In the village, I fell in love with one girl who was new in our company and was older than me. I then often thought about telling her about my feelings, but each time, when I was outside with her, I could not force myself to do this during our conversations. The fear of speech overpowered every time. It is interesting that I spoke normally when we talked about other topics, but as soon as I thought about telling the truth, I was immediately constrained by my insecurities. Many years of life had taught me that when I start talking in this state of consciousness, speech stutters are guaranteed. And I did not want her to know.
Because of this inability to confess my feelings to a girl, I for the first time seriously thought about suicide. “Seriously” means that I really decided that when I would be in Moscow, I would commit suicide by jumping from a tall building. It was not just a thought or fantasy; it was a firm decision. Something interesting happened after that. A few months ago, I watched a television show about palmistry, and how lines, or dots, crossing the life line, can mean a person’s death. Then in the village, sitting by the window of the Small House, I accidentally noticed that a spot appeared on the life line of my right palm, located not far from half the length of that line. At that moment, I clearly realized that I would really commit suicide and die if I would not change the course of my thoughts. I chose life, and the spot on my life line quickly disappeared.
Then I continued to fantasize very often, too often… If earlier it was a conscious action, a choice that I made during loneliness, then it was happening more and more as if by itself. I constantly dreamed of something, or someone, even while doing some work, for example, while repairing a motorcycle, or when I was repairing the roof of our house and terrace. Fictional stories covered up all the “bad” of my real life so perfectly that I simply could not live without them, because I no longer felt discomfort and fear. Needless to say, I fantasized about the girl I fell in love with and often accompanied those fantasies with masturbation… (I should add a clarification here so that everyone has a clear picture of what I mean when I talk about my negative habit of daydreaming in this particular book. During such fantasies, I began to “voice” the speech of imaginary characters in my head, “hearing” a muffled “voice” that I myself generate in my mind).
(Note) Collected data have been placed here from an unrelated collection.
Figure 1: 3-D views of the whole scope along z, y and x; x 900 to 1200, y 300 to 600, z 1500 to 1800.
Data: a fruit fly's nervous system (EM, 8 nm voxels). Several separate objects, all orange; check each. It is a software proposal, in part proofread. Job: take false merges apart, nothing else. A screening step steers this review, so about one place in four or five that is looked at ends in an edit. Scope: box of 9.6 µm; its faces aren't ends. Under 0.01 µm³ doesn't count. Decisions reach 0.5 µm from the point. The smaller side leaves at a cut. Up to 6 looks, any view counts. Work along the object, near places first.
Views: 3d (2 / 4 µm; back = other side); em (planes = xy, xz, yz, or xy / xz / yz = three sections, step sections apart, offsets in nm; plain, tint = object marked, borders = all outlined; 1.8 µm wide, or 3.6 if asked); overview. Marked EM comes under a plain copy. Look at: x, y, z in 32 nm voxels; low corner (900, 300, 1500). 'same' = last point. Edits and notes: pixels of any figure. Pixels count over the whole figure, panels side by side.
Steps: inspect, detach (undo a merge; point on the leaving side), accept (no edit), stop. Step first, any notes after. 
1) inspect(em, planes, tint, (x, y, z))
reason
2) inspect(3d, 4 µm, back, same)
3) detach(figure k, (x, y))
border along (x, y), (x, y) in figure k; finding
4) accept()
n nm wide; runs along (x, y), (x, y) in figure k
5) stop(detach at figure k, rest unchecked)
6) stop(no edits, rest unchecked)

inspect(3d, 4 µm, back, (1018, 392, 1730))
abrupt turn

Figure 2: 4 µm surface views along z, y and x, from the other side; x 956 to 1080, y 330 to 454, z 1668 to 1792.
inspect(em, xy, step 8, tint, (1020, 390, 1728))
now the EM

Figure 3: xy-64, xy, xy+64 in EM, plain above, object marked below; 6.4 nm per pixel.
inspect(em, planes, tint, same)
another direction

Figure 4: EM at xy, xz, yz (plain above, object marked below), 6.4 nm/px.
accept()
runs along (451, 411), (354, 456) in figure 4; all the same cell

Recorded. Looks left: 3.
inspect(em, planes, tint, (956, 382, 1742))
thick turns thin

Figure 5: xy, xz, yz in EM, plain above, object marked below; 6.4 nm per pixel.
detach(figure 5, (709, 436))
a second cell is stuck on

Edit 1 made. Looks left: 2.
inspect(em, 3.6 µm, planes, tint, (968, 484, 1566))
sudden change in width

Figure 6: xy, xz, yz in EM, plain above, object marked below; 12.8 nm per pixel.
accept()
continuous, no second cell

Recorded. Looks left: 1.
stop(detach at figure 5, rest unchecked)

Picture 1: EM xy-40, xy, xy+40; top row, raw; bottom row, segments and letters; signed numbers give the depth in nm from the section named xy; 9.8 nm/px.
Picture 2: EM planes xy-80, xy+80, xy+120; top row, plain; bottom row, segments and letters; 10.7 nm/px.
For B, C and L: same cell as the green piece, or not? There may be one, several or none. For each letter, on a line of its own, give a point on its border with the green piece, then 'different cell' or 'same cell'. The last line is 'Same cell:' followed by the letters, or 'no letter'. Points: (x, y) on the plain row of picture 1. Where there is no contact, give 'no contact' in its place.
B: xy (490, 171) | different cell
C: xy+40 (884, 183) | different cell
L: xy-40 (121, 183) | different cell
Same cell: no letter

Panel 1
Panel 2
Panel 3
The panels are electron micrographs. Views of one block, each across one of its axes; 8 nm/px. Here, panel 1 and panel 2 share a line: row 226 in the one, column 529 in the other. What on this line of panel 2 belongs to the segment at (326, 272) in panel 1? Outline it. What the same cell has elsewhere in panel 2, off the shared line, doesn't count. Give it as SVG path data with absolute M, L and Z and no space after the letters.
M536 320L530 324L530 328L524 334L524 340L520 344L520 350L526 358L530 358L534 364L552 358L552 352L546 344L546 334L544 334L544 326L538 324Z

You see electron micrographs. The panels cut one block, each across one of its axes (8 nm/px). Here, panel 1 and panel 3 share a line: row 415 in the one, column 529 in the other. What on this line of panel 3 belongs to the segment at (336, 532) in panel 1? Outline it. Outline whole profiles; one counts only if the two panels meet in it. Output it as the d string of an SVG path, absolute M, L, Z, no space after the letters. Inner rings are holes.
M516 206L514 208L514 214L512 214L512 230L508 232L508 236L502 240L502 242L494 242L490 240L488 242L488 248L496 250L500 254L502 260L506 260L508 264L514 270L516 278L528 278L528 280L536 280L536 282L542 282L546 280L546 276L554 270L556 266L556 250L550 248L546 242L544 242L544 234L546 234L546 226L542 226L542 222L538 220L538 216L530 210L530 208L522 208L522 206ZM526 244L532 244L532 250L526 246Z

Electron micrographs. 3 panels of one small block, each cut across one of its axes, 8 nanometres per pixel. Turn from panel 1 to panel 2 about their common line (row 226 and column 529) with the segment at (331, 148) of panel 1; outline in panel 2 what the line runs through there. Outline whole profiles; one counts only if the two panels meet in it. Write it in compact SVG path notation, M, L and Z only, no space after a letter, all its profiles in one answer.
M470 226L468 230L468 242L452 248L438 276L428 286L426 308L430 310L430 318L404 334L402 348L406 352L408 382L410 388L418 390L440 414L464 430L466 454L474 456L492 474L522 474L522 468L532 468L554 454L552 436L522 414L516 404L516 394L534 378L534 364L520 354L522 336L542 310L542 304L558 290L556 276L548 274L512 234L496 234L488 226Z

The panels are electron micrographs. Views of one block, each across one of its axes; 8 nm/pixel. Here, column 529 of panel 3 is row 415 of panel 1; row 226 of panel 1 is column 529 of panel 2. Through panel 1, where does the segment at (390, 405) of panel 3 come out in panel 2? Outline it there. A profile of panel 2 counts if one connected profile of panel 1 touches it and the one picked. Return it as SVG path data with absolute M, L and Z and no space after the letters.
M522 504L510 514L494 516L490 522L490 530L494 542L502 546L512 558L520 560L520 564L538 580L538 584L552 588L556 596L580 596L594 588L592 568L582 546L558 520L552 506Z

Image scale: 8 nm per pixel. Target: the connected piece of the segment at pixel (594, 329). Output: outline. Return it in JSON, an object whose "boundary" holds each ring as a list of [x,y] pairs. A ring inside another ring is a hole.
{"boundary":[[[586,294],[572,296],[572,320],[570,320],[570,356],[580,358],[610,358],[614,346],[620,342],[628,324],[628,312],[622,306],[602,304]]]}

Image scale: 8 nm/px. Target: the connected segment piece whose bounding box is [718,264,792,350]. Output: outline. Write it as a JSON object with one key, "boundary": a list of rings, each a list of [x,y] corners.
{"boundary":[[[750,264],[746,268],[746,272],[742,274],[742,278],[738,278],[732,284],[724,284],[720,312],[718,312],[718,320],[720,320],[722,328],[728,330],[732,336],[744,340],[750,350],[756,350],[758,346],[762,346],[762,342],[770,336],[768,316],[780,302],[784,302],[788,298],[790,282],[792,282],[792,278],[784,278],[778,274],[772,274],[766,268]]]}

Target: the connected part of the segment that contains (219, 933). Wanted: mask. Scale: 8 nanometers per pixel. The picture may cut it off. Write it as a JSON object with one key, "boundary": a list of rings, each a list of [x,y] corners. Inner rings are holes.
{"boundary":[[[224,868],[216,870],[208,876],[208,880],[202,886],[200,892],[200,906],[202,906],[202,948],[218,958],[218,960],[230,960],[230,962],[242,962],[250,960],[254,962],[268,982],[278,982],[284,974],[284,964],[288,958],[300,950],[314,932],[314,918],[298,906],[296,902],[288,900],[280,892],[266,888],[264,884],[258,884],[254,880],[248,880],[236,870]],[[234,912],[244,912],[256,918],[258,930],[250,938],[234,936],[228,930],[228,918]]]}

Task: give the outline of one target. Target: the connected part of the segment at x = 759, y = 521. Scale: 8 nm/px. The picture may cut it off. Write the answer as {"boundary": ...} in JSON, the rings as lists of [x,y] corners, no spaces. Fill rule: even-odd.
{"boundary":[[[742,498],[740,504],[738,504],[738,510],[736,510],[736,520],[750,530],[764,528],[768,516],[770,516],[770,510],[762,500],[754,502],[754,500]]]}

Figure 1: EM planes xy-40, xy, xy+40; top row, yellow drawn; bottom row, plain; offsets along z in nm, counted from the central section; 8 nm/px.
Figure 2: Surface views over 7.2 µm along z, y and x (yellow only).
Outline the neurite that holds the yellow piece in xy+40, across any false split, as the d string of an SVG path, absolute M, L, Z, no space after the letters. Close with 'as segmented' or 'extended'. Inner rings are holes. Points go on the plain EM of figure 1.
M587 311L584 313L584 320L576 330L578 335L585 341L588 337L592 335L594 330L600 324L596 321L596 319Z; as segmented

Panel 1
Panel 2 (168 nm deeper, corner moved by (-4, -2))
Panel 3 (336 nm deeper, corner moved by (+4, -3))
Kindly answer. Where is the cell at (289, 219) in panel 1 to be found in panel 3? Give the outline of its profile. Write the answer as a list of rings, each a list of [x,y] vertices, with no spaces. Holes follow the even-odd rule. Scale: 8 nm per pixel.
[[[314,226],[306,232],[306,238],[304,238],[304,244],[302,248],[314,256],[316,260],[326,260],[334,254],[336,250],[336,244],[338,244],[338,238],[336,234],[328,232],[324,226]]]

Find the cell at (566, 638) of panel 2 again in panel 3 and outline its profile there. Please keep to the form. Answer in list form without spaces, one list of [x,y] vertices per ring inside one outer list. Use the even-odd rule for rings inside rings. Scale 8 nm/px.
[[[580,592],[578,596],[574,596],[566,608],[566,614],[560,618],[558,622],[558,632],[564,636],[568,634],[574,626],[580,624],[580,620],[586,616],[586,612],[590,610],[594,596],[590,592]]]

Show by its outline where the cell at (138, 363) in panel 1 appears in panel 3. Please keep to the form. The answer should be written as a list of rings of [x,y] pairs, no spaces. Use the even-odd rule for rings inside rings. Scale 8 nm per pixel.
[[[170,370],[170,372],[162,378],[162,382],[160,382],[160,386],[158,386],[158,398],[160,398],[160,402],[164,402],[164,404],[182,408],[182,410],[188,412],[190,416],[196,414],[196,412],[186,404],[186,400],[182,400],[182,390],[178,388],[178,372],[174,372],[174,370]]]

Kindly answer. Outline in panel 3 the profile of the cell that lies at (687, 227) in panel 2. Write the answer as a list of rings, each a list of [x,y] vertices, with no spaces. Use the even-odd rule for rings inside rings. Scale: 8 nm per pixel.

Once we had dinner in the kitchen of the Big House. We were eating there because my father had come for a visit. I think he drank alcohol then, and I made a speech about the harm from such alcohol consumption, and that psychology plays an important role in this addiction. It was a very clever speech for a teenager of my age, and my father jokingly mentioned this, noting that I did not take after him. I never studied psychology. I just as if “always”, or from birth, knew that truth, which I then told my father.
This was not the only time I had knowledge of something that I had never read or heard about in my life. Once in Moscow, while still at school, I watched a television program about the secrets of death, and at the end of that program, the announcer said along a black screen, that after death we simply cease to exist. I immediately knew that this simply could not be true. If this were true, then it would mean that we are simple robots, and robots cannot identify themselves – they cannot say “I am” because they really think so, and not because in the past they were programmed by someone to say that. In the following years, when I was dealing with programming, I found even more confirmation of the correctness of that knowledge, but it is still difficult for me to express that truth with words so that everyone understands what I mean. And considering the fact that many modern serious scientists really believe that robots can gain consciousness, means that not all readers will understand me.